What is required:
The word "Alpha" marks the lines you need; copy each of them from the data.

*** Opening of Given information ***

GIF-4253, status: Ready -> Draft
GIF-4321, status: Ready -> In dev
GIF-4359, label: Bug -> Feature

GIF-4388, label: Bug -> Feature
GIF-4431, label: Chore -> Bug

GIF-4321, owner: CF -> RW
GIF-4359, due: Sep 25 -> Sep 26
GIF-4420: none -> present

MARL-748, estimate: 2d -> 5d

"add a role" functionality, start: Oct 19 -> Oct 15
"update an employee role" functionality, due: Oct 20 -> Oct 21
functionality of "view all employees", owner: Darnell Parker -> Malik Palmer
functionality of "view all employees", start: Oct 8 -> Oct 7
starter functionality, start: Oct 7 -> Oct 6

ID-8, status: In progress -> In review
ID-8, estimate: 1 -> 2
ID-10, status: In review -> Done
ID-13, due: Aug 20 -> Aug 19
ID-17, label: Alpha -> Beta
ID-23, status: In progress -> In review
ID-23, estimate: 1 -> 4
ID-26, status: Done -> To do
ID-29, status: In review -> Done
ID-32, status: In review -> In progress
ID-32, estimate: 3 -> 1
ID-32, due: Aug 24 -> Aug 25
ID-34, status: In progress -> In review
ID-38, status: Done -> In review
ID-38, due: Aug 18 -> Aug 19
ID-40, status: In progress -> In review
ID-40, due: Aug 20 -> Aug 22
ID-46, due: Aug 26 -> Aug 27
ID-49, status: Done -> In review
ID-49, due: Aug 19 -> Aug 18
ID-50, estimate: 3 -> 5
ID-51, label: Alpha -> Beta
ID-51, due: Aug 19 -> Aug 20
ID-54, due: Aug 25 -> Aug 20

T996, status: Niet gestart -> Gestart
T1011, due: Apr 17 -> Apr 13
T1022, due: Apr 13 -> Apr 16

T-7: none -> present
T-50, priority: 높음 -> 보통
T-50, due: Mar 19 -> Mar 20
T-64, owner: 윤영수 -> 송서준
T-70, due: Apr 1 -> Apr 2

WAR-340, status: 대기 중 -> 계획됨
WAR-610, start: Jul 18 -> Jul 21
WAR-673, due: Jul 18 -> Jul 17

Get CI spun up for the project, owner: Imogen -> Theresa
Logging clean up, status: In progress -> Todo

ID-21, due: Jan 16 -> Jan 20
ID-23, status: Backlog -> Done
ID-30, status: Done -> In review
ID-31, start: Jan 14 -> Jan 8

*** Close of Given information ***

Output for this exercise:
ID-17, label: Alpha -> Beta
ID-51, label: Alpha -> Beta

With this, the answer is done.